● Given records
__________

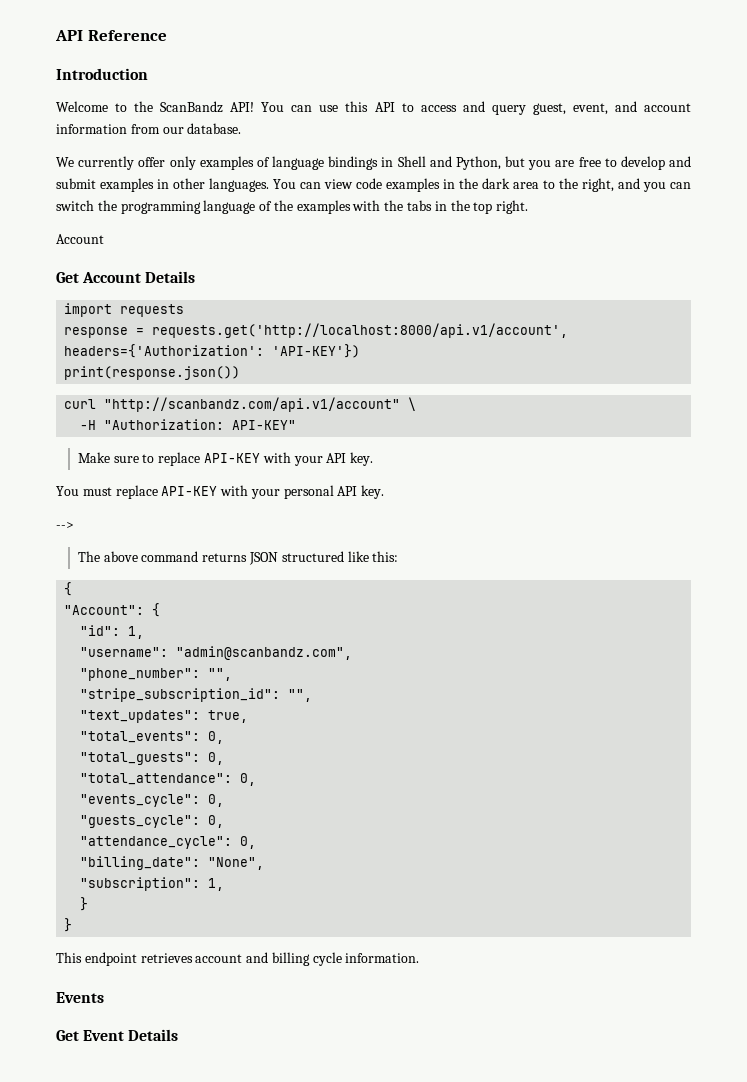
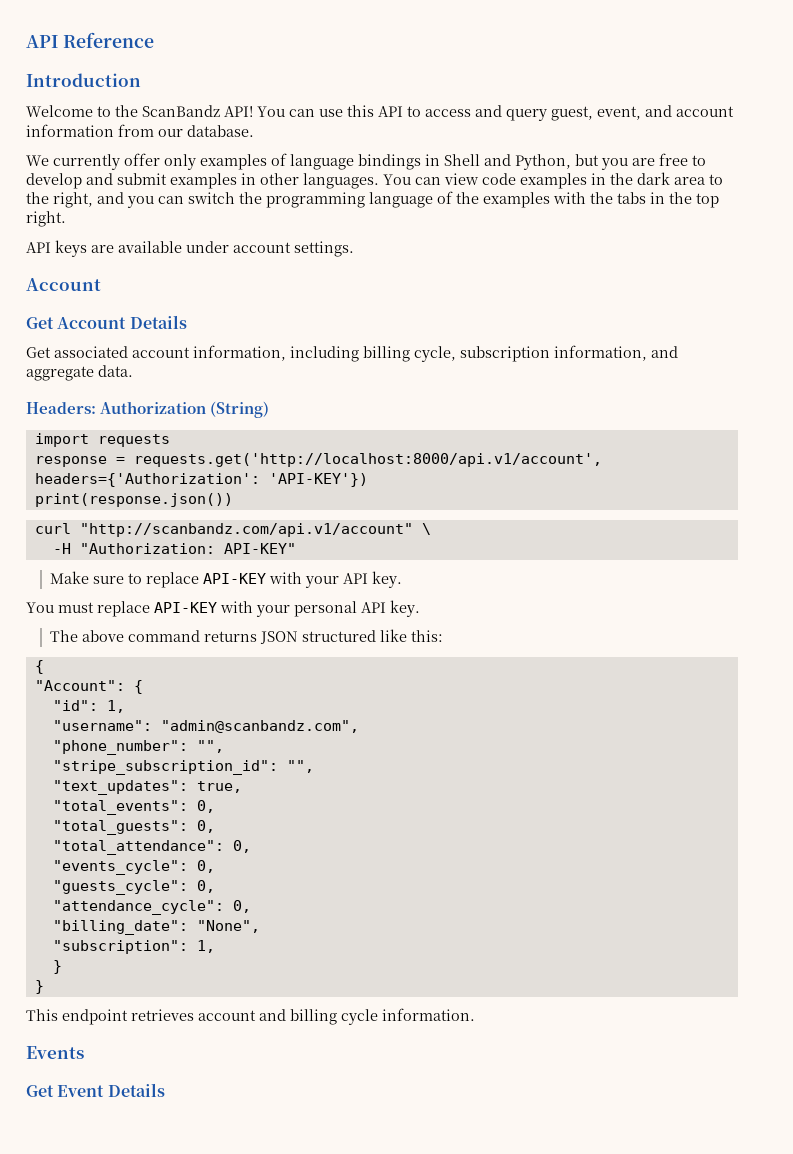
[56,234,104,244] [56,271,196,283] Account // Get Account Details -> [26,240,354,257] [26,278,101,291] [26,315,187,329] [26,345,678,362] [26,365,133,381] [26,401,270,418] API keys are available under account settings. // Account // Get Account Details // Get associated account information, including billing cycle, subscription information, and aggregate data. // Headers: Authorization (String)
[56,522,74,529] // --> -> (420, 608) none

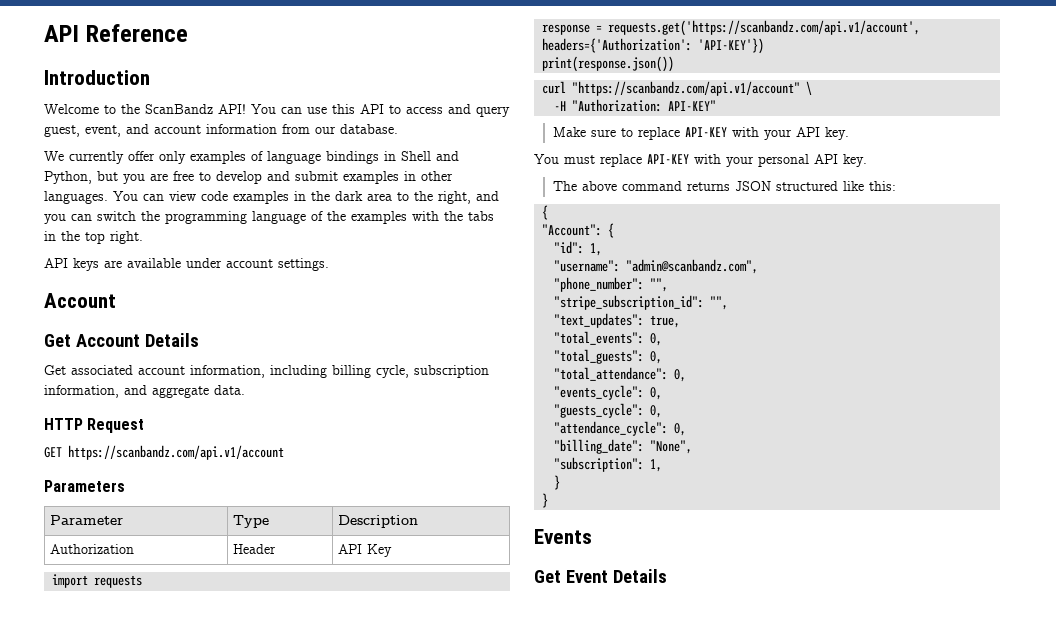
[26,401,270,418] Headers: Authorization (String) -> [44,418,145,433] [44,445,284,460] [44,480,125,492] [50,515,124,525] [233,515,270,528] [338,515,419,528] [50,544,135,554] [233,544,277,554] [338,544,393,557] HTTP Request // GET https://scanbandz.com/api.v1/account // Parameters // Parameter | Type | Description // Authorization | Header | API Key
[133,453,602,467] requests.get('http://localhost:8000/api.v1/account', -> [608,20,921,36] requests.get('https://scanbandz.com/api.v1/account',
[79,523,413,537] "http://scanbandz.com/api.v1/account" -> [572,81,801,96] "https://scanbandz.com/api.v1/account"
[26,1008,475,1025] // This endpoint retrieves account and billing cycle information. -> (549, 500) none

__________

● Description of the task
Where a line of the listing holds the string "none", copy that line.

● Task solution
[56,522,74,529] // --> -> (420, 608) none
[26,1008,475,1025] // This endpoint retrieves account and billing cycle information. -> (549, 500) none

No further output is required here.